Subsampling can change: 
- the number of participants
- the number of classes (signs or words)
- the occurrence or counts per class

#### On the number of participants

Different participants have different ways of signing the same word or sign. A model learned on more participants can predict more variations of a class (sign or word). Thus we can assume, that the more participants we have, the higher the model accuracy will be. 

#### On the number of classes 

"This shows that "60%" accuracy "means more" if you have more classes: a binary classifier with 60% accuracy is almost random, but achieving 60% accuracy for 100 classes is godlike (assuming the classes are relatively balanced)." (https://stackoverflow.com/questions/71632842/does-the-number-of-classes-in-the-target-variable-affect-the-accuracy-of-a-class: )

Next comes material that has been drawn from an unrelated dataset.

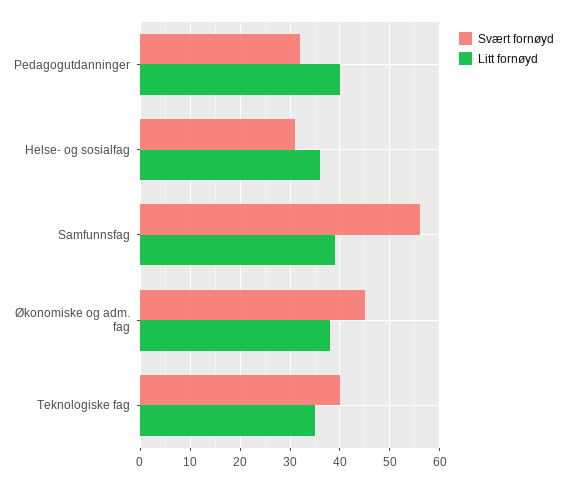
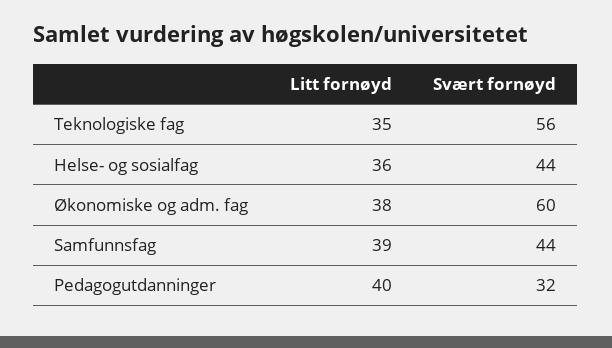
Svært fornøyd, Helse- og sosialfag: 30 -> 44
Svært fornøyd, Samfunnsfag: 55 -> 44
Svært fornøyd, Økonomiske og adm. fag: 45 -> 60
Svært fornøyd, Teknologiske fag: 40 -> 56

#### On the occurrence or counts per class

The occurrence or counts per class represents the number of example of the same class (word or sign) that the model sees during training. We can assume, the higher this "coverage", the higher the accuracy of the model as it has been trained on more instances of each class. 

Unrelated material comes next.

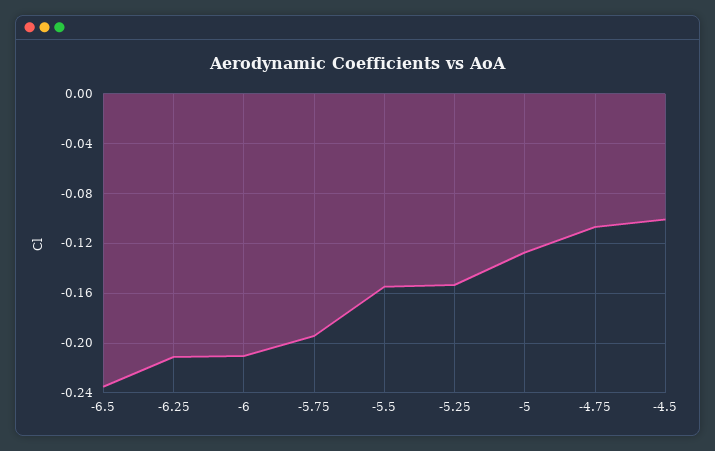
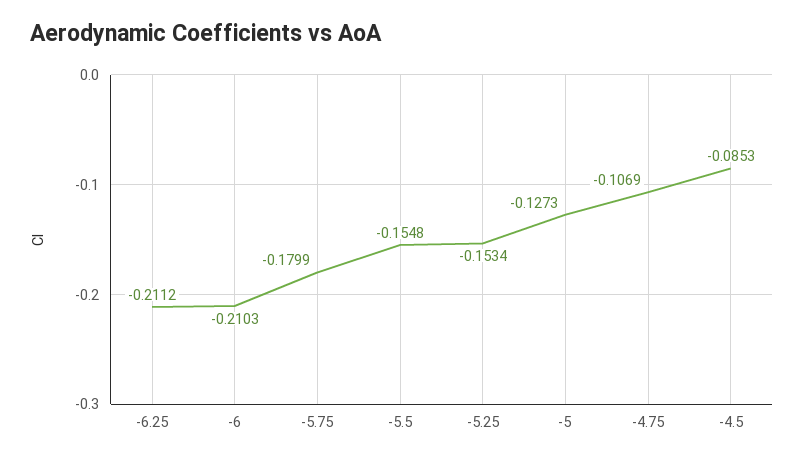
-6.5: -0.235 -> none
-5.75: -0.195 -> -0.1799
-4.5: -0.1 -> -0.0853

Based on this, there are a few meaningful options to subsample the whole data set. 

### Option 1
Just randomly takes a certain proportion of the data, e.g. 1 % of the whole data set: 
- covers all participants
- covers all classes
- low occurrence or counts per class

### Option 2
Set the number of counts per word 

## Install Dependencies

## Import Dependencies

In [4]:
import numpy as np
import pandas as pd

import random
from random import randint, randrange

## Load train.csv

In [5]:
df_train = pd.read_csv('../data/asl-signs/train.csv')
df_train.shape

(94477, 4)

In [7]:
df_train.sign.nunique()

250

## Parameters

In [81]:
MODE = 'random'
MODE = 'sign_counts'

# random seed used for subsampling
RSEED = 42

# random subsampling proportion of whole data
p = 0.01



## Option 1: Random subsampling

In [82]:
# set random state
random.seed(RSEED)

# set length of subsample
length = int(df_train.shape[0] * p) # number of rows in train.csv times p

# random sampling of row indices
r = [randrange(df_train.shape[0]) for i in range(0, length)] 

# subsampling df_train
df_train_sub = df_train.iloc[r]


## Save subsample 

In [83]:
f'../data/train_sub{length}.csv'

'../data/train_sub944.csv'

In [84]:
df_train_sub.to_csv(f'../data/train_sub{length}.csv', index=False)